Robust Asymptotic Stability of Desynchronization in Impulse-Coupled Oscillators

TL;DR

This paper proves that desynchronization in a network of impulse-coupled oscillators is asymptotically stable and robust to perturbations, using hybrid system stability analysis and Lyapunov methods.

Contribution

It introduces a hybrid system model for impulse-coupled oscillators and demonstrates the asymptotic stability and robustness of desynchronization.

Findings

Desynchronization is asymptotically stable in the model.

Desynchronization remains robust under various perturbations.

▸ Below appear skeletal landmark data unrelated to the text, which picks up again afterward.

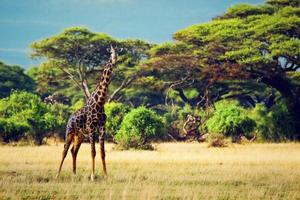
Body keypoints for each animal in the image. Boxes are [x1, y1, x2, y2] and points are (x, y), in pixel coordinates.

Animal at [55, 46, 118, 180]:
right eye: (111, 52)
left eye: (118, 52)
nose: (115, 59)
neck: (100, 102)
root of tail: (70, 118)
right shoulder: (91, 128)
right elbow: (93, 152)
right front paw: (93, 176)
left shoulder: (102, 128)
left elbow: (102, 152)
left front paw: (106, 175)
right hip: (69, 132)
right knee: (64, 151)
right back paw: (57, 175)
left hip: (80, 135)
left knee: (73, 151)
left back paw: (74, 174)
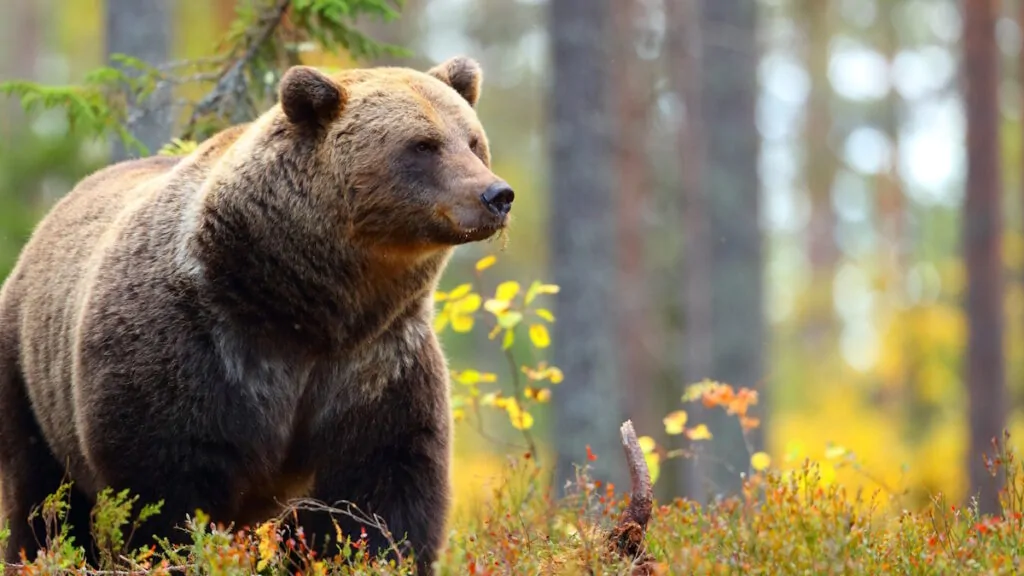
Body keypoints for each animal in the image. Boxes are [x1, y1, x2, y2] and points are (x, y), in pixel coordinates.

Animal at [0, 55, 513, 574]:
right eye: (423, 144)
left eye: (473, 141)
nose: (496, 195)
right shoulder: (196, 344)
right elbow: (165, 486)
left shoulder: (376, 364)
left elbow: (382, 488)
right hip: (28, 371)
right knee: (42, 496)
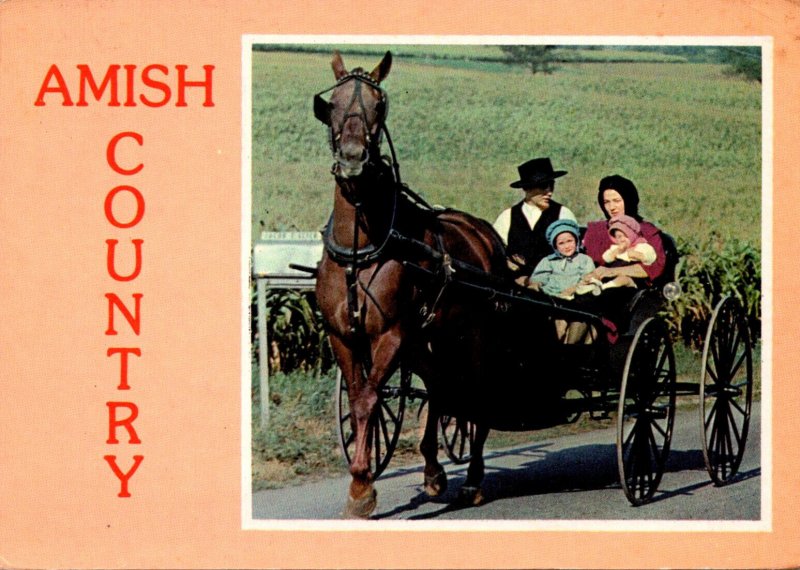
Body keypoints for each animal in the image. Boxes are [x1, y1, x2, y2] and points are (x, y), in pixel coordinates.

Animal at [312, 51, 506, 516]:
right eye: (334, 103)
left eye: (379, 105)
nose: (352, 157)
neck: (361, 249)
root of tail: (483, 232)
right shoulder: (342, 335)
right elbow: (361, 397)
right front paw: (364, 481)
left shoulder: (390, 333)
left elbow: (368, 398)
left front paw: (361, 488)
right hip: (427, 337)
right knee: (438, 384)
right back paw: (434, 471)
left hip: (473, 334)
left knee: (475, 392)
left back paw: (474, 480)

Numerical simulations confirm theoretical results.

Abstract

The property of desynchronization in an all-to-all network of homogeneous impulse-coupled oscillators is studied. Each impulse-coupled oscillator is modeled as a hybrid system with a single timer state that self-resets to zero when it reaches a threshold, at which event all other impulse-coupled oscillators adjust their timers following a common reset law. In this setting, desynchronization is considered as each impulse-coupled oscillator's timer having equal separation between successive resets. We show that, for the considered model, desynchronization is an asymptotically stable property. For this purpose, we recast desynchronization as a set stabilization problem and employ Lyapunov stability tools for hybrid systems. Furthermore, several perturbations are considered showing that desynchronization is a robust property. Perturbations on both the continuous and discrete dynamics are considered. Numerical results are presented to illustrate the main contributions.